* **Excerpted data**
------------------------------------

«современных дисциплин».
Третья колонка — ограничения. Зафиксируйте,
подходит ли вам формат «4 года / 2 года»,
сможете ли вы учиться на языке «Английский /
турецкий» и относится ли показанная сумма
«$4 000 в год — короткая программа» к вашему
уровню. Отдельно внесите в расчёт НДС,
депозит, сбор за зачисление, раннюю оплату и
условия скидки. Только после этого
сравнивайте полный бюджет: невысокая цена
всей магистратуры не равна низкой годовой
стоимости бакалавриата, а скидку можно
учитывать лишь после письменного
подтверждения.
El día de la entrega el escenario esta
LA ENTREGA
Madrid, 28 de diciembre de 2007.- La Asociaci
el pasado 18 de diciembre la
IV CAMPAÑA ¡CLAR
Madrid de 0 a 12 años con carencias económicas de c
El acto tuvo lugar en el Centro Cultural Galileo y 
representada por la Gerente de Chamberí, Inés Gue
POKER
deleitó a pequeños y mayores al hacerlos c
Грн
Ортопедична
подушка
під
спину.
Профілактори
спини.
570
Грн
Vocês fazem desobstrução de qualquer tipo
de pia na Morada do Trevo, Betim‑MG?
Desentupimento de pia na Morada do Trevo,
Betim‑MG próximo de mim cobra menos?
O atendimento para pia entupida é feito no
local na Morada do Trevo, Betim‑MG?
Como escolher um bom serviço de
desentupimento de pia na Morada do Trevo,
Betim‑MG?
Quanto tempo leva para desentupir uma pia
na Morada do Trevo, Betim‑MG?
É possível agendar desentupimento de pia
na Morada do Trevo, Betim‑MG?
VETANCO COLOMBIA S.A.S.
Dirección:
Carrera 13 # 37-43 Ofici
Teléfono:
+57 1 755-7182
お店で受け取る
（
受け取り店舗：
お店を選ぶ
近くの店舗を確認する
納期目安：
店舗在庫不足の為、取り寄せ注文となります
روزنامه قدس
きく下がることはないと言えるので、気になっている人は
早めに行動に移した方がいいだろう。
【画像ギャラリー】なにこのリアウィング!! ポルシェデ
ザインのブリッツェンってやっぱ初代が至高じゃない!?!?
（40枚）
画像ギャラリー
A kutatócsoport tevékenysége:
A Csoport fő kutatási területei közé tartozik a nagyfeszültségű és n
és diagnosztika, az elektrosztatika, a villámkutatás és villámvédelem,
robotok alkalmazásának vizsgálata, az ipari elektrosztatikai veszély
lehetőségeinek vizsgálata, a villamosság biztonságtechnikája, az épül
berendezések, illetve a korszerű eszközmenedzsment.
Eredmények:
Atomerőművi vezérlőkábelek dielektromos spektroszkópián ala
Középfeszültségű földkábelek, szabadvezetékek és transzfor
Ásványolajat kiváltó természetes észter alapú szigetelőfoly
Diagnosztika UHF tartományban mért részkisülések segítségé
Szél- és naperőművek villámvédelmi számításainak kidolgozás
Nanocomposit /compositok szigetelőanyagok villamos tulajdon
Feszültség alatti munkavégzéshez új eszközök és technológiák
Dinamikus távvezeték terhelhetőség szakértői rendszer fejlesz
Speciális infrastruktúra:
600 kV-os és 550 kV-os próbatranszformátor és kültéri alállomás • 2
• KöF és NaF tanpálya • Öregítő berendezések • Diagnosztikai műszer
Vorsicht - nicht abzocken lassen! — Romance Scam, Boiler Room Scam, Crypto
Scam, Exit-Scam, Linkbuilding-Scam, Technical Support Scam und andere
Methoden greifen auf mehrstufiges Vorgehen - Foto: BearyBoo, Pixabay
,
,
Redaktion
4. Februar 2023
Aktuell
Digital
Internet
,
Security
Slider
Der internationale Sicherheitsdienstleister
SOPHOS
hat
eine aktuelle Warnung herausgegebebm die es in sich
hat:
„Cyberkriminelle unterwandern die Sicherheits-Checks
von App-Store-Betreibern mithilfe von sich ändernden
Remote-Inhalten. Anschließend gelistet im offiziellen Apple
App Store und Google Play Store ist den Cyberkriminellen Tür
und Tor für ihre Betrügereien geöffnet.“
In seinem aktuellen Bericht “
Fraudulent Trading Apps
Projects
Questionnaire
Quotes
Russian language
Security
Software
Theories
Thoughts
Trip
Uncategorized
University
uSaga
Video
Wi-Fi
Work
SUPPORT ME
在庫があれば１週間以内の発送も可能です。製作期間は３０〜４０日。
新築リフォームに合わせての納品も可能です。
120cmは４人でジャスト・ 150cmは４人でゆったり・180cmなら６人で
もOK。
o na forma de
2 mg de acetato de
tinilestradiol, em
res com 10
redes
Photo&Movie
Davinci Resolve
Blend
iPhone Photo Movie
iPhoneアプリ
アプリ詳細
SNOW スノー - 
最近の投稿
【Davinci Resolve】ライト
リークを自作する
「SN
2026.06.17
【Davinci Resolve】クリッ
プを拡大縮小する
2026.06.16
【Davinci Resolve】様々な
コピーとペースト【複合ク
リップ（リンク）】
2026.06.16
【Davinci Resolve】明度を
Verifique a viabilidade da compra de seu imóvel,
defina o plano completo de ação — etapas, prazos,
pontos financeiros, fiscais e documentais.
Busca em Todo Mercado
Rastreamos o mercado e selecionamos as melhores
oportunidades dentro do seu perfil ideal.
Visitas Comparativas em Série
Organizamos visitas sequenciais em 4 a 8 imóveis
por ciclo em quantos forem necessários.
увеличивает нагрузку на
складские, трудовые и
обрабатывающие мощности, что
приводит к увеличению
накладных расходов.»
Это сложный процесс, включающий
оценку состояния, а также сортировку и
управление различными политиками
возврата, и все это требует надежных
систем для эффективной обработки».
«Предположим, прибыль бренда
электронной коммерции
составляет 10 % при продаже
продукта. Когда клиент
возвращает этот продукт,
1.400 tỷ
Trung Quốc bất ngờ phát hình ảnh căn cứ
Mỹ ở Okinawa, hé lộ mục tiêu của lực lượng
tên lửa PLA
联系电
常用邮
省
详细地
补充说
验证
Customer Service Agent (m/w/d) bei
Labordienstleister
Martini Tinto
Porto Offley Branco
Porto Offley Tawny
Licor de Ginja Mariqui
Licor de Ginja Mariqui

------------------------------------

* **Problem description**
Take from the listing above each line containing "Betim".

* **Answer to the exercise**
de pia na Morada do Trevo, Betim‑MG?
Betim‑MG próximo de mim cobra menos?
local na Morada do Trevo, Betim‑MG?
Betim‑MG?
na Morada do Trevo, Betim‑MG?
na Morada do Trevo, Betim‑MG?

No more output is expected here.